Una nuova generazione di piante luminose
Grazie all’impiego di speciali nanoparticelle, un team di ingegneri del Massachusetts Institute of Technology ha creato piante che possono essere “caricate” per emettere luce
Dopo aver creato le prime piante capaci di emettere luce (2017), ora i ricercatori statunitensi del Massachusetts Institute of Technology (MIT) hanno sviluppato un nuovo sistema per aumentare l’intensità della luce e prolungarne la durata. Il team di scienziati, guidati dall’ingegnere chimico Michael Strano, ha impiegato un condensatore di loro creazione a base di nano particelle di alluminato di stronzio. Questo elemento permette di immagazzinare i fotoni luminosi, per poi rilasciarli gradualmente nel tempo. Prima di incorporare le particelle attraverso gli stomi vegetali, hanno rivestito le stesse in silice, per proteggere la pianta da eventuali danni. Il team ha usato questa tecnica di potenziamento su specie diverse tra cui crescione, tabacco, basilico e margherite. Dopo averle esposte alla luce di un Led blu, le piante si sono illuminate di verde continuando a splendere per un’ora ma con un’intensità progressivamente calante.

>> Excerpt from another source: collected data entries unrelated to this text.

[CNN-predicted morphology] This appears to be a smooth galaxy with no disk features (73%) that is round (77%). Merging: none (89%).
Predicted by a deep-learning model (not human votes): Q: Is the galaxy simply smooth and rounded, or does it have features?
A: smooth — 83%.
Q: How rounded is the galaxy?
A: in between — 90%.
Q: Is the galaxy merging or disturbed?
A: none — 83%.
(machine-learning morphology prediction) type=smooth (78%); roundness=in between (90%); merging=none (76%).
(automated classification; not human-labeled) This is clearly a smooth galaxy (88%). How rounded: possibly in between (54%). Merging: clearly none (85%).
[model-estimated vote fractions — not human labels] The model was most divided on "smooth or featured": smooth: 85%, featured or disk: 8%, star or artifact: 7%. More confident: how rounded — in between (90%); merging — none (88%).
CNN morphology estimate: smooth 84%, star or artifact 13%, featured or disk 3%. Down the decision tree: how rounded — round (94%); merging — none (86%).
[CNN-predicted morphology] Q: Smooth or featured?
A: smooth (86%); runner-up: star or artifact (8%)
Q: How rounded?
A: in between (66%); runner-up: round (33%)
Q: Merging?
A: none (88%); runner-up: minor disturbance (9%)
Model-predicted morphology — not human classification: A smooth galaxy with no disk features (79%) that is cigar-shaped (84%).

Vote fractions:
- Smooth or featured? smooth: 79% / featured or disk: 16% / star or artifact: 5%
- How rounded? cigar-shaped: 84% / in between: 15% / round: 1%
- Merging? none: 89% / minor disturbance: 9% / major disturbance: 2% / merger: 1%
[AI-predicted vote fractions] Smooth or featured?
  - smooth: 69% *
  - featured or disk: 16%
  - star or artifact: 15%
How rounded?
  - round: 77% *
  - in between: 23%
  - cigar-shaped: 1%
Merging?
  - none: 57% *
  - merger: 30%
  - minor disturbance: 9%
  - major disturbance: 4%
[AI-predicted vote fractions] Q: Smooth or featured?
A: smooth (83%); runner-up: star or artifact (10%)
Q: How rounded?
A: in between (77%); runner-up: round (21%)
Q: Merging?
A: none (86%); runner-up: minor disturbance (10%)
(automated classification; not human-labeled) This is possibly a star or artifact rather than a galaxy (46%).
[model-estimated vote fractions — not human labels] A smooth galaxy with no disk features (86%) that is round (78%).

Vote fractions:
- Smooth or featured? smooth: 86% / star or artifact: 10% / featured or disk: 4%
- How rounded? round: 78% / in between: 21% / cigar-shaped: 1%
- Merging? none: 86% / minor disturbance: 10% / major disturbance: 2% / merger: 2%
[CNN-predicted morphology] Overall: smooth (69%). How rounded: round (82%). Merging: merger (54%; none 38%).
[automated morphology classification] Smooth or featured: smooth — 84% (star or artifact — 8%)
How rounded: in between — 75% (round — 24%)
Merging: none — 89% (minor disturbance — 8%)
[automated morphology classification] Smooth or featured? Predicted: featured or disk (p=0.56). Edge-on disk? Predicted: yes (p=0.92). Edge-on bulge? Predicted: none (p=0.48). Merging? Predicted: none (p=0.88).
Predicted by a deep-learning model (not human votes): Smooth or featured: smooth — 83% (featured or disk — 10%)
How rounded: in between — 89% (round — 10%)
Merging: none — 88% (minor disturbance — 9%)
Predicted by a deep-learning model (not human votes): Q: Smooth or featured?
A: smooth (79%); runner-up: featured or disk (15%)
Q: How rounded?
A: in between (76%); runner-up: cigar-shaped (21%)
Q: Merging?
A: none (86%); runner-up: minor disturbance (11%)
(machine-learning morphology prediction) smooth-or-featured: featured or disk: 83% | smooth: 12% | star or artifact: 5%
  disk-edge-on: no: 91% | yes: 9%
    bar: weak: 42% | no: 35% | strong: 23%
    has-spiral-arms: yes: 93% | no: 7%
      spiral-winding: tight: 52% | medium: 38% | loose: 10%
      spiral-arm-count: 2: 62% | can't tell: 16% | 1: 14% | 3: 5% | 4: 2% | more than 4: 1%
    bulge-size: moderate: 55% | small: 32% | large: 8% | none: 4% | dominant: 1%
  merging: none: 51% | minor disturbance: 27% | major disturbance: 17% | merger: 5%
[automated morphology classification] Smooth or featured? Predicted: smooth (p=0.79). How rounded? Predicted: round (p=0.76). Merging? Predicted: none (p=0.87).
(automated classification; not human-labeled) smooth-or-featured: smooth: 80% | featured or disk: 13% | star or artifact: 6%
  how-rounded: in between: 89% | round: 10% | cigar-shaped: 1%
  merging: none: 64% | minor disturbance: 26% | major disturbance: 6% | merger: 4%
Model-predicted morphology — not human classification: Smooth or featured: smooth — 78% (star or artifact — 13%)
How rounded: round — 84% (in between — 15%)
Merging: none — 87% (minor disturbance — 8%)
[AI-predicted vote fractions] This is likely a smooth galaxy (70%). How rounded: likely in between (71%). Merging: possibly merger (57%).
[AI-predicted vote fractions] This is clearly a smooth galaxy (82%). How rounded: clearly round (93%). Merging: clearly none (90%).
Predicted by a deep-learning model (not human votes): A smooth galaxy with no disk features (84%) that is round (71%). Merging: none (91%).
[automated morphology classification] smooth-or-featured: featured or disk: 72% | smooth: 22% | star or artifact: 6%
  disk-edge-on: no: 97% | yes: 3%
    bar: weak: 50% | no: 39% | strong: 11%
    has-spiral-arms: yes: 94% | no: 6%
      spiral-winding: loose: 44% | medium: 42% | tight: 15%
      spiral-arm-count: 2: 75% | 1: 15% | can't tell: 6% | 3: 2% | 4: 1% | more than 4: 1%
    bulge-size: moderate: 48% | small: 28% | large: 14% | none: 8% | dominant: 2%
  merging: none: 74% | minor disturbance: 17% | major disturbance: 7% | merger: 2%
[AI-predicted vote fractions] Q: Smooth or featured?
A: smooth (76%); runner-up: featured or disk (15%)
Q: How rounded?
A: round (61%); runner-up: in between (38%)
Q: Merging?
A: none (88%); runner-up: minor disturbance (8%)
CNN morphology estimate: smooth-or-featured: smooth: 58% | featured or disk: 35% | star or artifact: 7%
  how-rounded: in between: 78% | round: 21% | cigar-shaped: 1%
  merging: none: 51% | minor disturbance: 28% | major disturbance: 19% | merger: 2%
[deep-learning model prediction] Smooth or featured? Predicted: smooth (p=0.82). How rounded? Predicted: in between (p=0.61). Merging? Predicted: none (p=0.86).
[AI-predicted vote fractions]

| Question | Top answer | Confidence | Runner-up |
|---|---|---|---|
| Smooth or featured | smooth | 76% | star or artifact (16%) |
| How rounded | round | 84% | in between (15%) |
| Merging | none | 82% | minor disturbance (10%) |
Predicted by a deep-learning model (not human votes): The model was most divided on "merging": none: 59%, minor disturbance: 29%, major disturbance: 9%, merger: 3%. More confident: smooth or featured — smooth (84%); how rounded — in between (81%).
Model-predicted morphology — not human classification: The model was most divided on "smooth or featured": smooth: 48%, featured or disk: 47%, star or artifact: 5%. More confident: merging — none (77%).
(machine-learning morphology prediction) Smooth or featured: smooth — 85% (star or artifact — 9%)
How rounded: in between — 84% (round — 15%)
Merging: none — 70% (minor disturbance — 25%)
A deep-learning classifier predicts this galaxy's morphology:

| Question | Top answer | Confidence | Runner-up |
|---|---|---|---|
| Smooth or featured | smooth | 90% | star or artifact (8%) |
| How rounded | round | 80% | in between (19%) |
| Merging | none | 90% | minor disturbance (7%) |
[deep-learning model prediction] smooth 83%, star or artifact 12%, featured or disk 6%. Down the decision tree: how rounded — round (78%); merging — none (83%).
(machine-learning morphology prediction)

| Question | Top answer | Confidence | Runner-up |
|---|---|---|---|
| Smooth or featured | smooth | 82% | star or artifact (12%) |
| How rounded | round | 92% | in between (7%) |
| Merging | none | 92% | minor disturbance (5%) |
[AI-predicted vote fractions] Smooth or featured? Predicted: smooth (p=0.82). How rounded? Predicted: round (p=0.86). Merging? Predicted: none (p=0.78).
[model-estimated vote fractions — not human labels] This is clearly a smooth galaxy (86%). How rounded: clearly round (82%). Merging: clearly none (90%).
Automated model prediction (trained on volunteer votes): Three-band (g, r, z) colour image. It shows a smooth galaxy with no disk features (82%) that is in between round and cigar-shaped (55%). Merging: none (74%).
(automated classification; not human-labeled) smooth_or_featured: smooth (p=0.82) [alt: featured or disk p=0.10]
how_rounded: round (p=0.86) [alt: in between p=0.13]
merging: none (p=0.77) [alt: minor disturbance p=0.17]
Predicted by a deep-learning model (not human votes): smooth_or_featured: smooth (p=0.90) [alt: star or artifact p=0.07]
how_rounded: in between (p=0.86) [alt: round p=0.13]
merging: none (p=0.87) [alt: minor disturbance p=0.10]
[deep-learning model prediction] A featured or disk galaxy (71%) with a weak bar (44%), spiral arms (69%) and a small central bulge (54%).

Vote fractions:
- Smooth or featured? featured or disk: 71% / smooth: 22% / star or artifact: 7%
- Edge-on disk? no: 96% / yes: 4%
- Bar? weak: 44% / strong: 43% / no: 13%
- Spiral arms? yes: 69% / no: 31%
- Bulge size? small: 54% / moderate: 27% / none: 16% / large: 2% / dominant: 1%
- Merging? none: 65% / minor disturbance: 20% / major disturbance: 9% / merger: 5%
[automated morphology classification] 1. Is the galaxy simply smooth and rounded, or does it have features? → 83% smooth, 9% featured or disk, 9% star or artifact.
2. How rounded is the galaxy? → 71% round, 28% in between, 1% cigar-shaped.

Tuttavia la luce si è rivelata essere 10 volte più intensa della versione 2017. Il prossimo passo, dicono dal Mit, sarà quello di integrare le due tipologie di nanoparticelle, quelle con la luciferasi e i condensatori, per arrivare ad avere piante che producano e emettano luce ancora più brillante e per tempi ancora più lunghi.


Camper fotovoltaico
Progettato e realizzato dal Solar Team Eindhoven, il camper è in grado di percorrere fino a 730 km nelle giornate di sole
Si chiama Stella Vita il nuovo camper sviluppato dall’azienda olandese Solar Team Eindhoven, che si occupa principalmente di vetture a energia rinnovabile. Più che un caravan, si tratta di un’autentica casa su ruote che, grazie ai pannelli solari montati sul tetto, è in grado di essere del tutto autosufficiente in termini di energia. Per questo motivo, a bordo di Stella Vita è possibile fare di tutto senza aver bisogno di generatori esterni. Il tetto a pannelli solari serve per ricaricare il camper che da fermo dispone altresì di un’opzione che amplia la superficie fotovoltaica fino a 17,5 metri quadrati. Motivi che, insieme a un utilizzo responsabile dell’energia a disposizione, giustificano l’ampia autonomia del veicolo: oltre 730 km in una giornata di sole. Per quanto riguarda gli esterni, il camper ha un design moderno e pulito, con una forma che ricorda vagamente quella di un razzo su ruote. Non a caso è stata scelta questa soluzione, in quanto permette di massimizzare l’efficacia aerodinamica utile al risparmio dell’autonomia. Oltre agli aspetti energetici, Stella Vita spicca anche per la sua abitabilità di bordo. Infatti, il tetto si può alzare, ampliando quindi lo spazio all’interno del camper, che è dotato di tutti i comfort simili a quelli di una abitazione, come farsi una doccia calda, cucinare o anche guardare la TV. Una volta raggiunta la destinazione per la sosta, il tetto a pannelli solari espandibile regala una zona d’ombra sotto cui godersi l’aria aperta. Il tutto mentre il veicolo si ricarica.